Systematic western aid, Moyo argues in Dead Aid, has essentially turned Africa into one giant welfare state. The unending stream of money has created a situation where governments aren't accountable to their citizens: since they don't depend on tax revenue, leaders don't think they owe their people anything—and the people don't expect anything from their leaders...

Furthermore, aid stamps out entrepreneurship... We have centuries of evidence that [capitalism] generates wealth and delivers jobs, and yet here we are after one bad year and we're ready to throw the baby out with the bathwater...

I think the whole aid model is couched in pity [rather than] logic and evidence... [the] whole rationale for giving more aid to Africa is not couched in logic or evidence; it's based largely on emotion and pity...

In Madagascar, some aid money had been cut and the government was not investing in the domestic citizenry or even paying the army. So the army staged a coup...

A friend of mine had a great quote: "Africa is to the development industry what Mars is to NASA."... The Chinese have created jobs; they've built roads. The West has failed to do that in sixty years in Africa...

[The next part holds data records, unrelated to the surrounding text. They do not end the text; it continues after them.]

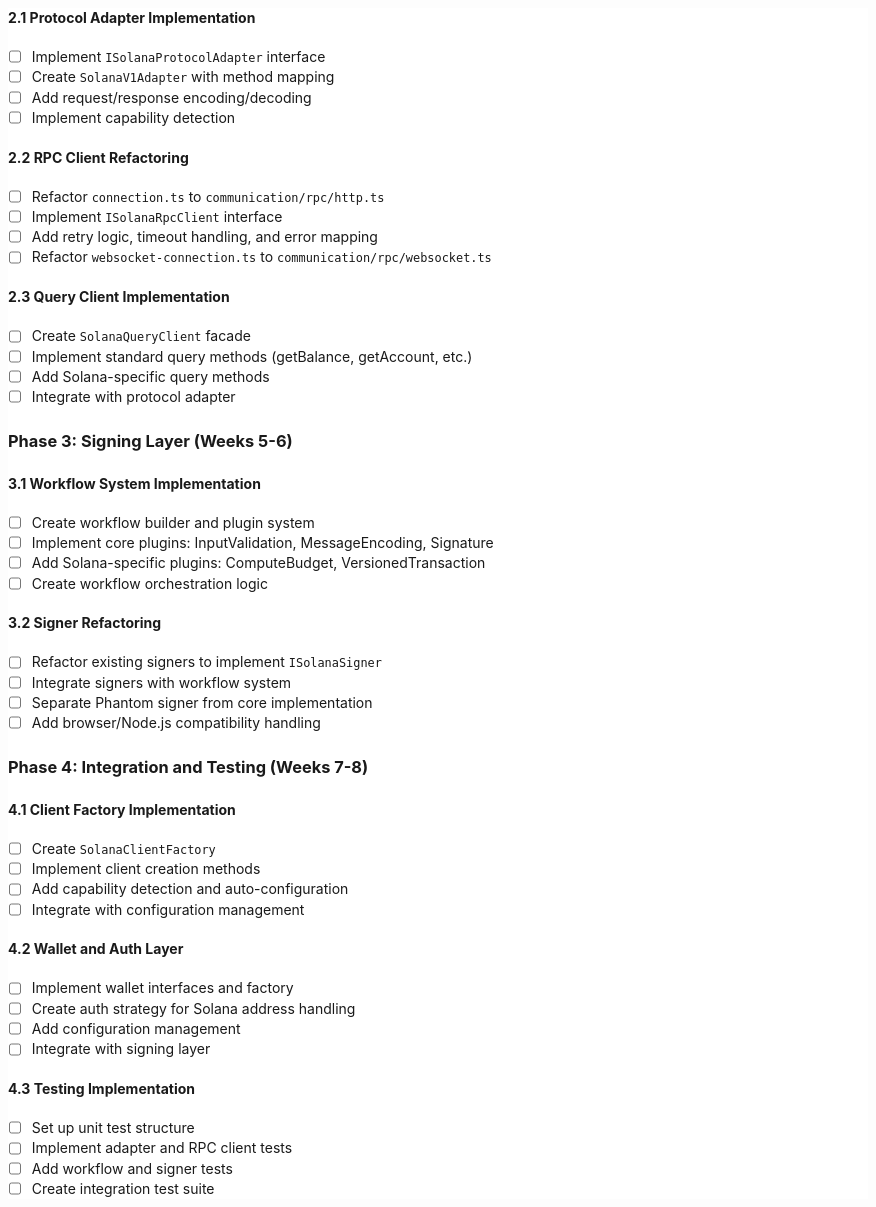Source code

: #### 2.1 Protocol Adapter Implementation
- [ ] Implement `ISolanaProtocolAdapter` interface
- [ ] Create `SolanaV1Adapter` with method mapping
- [ ] Add request/response encoding/decoding
- [ ] Implement capability detection

#### 2.2 RPC Client Refactoring
- [ ] Refactor `connection.ts` to `communication/rpc/http.ts`
- [ ] Implement `ISolanaRpcClient` interface
- [ ] Add retry logic, timeout handling, and error mapping
- [ ] Refactor `websocket-connection.ts` to `communication/rpc/websocket.ts`

#### 2.3 Query Client Implementation
- [ ] Create `SolanaQueryClient` facade
- [ ] Implement standard query methods (getBalance, getAccount, etc.)
- [ ] Add Solana-specific query methods
- [ ] Integrate with protocol adapter

### Phase 3: Signing Layer (Weeks 5-6)

#### 3.1 Workflow System Implementation
- [ ] Create workflow builder and plugin system
- [ ] Implement core plugins: InputValidation, MessageEncoding, Signature
- [ ] Add Solana-specific plugins: ComputeBudget, VersionedTransaction
- [ ] Create workflow orchestration logic

#### 3.2 Signer Refactoring
- [ ] Refactor existing signers to implement `ISolanaSigner`
- [ ] Integrate signers with workflow system
- [ ] Separate Phantom signer from core implementation
- [ ] Add browser/Node.js compatibility handling

### Phase 4: Integration and Testing (Weeks 7-8)

#### 4.1 Client Factory Implementation
- [ ] Create `SolanaClientFactory`
- [ ] Implement client creation methods
- [ ] Add capability detection and auto-configuration
- [ ] Integrate with configuration management

#### 4.2 Wallet and Auth Layer
- [ ] Implement wallet interfaces and factory
- [ ] Create auth strategy for Solana address handling
- [ ] Add configuration management
- [ ] Integrate with signing layer

#### 4.3 Testing Implementation
- [ ] Set up unit test structure
- [ ] Implement adapter and RPC client tests
- [ ] Add workflow and signer tests
- [ ] Create integration test suite

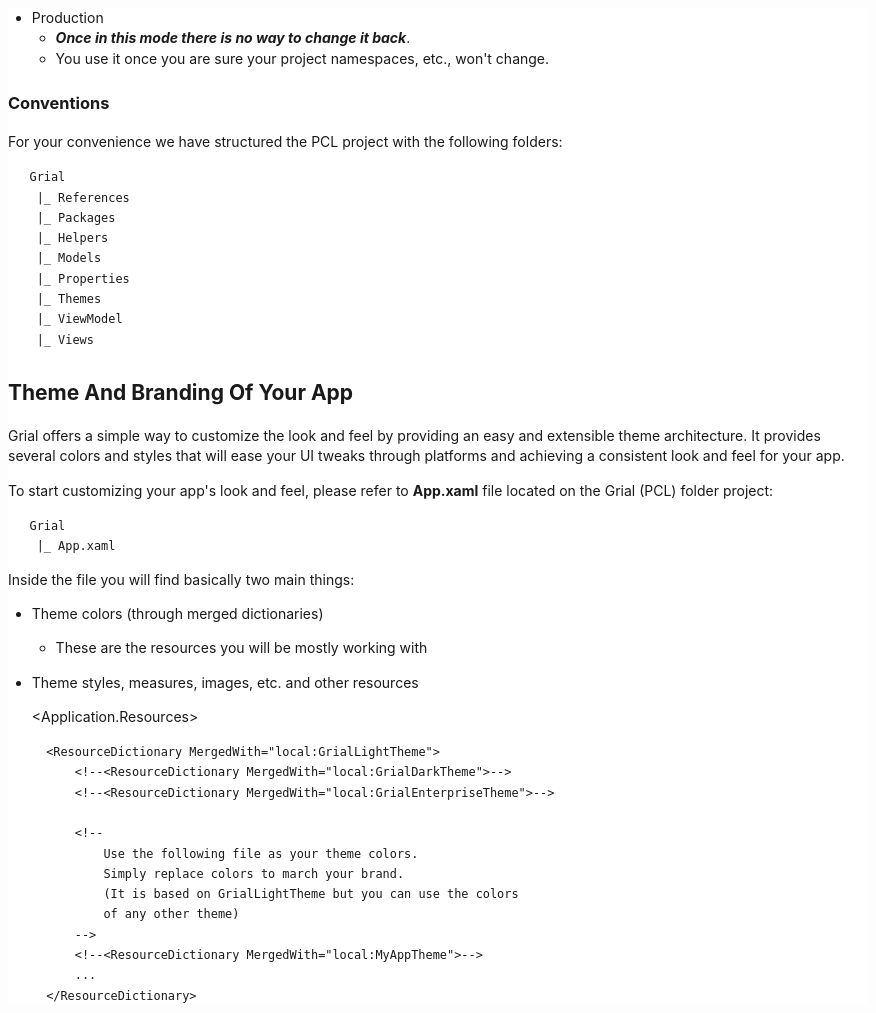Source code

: - Production
    - ***Once in this mode there is no way to change it back***.
    - You use it once you are sure your project namespaces, etc., won't change. 


### Conventions
For your convenience we have structured the PCL project with the following folders:

       Grial
		|_ References
		|_ Packages
		|_ Helpers
		|_ Models
		|_ Properties
		|_ Themes
		|_ ViewModel
		|_ Views


## Theme And Branding Of Your App

Grial offers a simple way to customize the look and feel by providing an easy and extensible theme architecture. 
It provides several colors and styles that will ease your UI tweaks through platforms and achieving a consistent look and feel for your app.

To start customizing your app's look and feel, please refer to **App.xaml** file located on the Grial (PCL) folder project:

       Grial
		|_ App.xaml

Inside the file you will find basically two main things:

- Theme colors (through merged dictionaries)
	- These are the resources you will be mostly working with
- Theme styles, measures, images, etc. and other resources

	<Application.Resources> 

		<ResourceDictionary MergedWith="local:GrialLightTheme">
			<!--<ResourceDictionary MergedWith="local:GrialDarkTheme">-->
			<!--<ResourceDictionary MergedWith="local:GrialEnterpriseTheme">-->
			
			<!--	
				Use the following file as your theme colors.
				Simply replace colors to march your brand.
				(It is based on GrialLightTheme but you can use the colors
				of any other theme)
			-->
			<!--<ResourceDictionary MergedWith="local:MyAppTheme">-->
			...
		</ResourceDictionary>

Aside from the corrupt leaders, aid supports over five hundred thousand people (mainly in the West) working in the aid industry and virtually none of it reaches the people for whom it was intended."


This is another tragic tale of what happens when you think with your heart instead of your head.


Comment elsewhere:

"[No Western politicians or Economists] draw an outright battle line between logic and pity. Oh, there are plenty of demagogues who claim the evidence is on their side, but they won't be so outright condemning  of emotion... Moyo says she's gotten a better reception in Africa than in the West.  Maybe you need to see your whole continent wrecked by emotion and pity before "logic and evidence" start to sound appealing."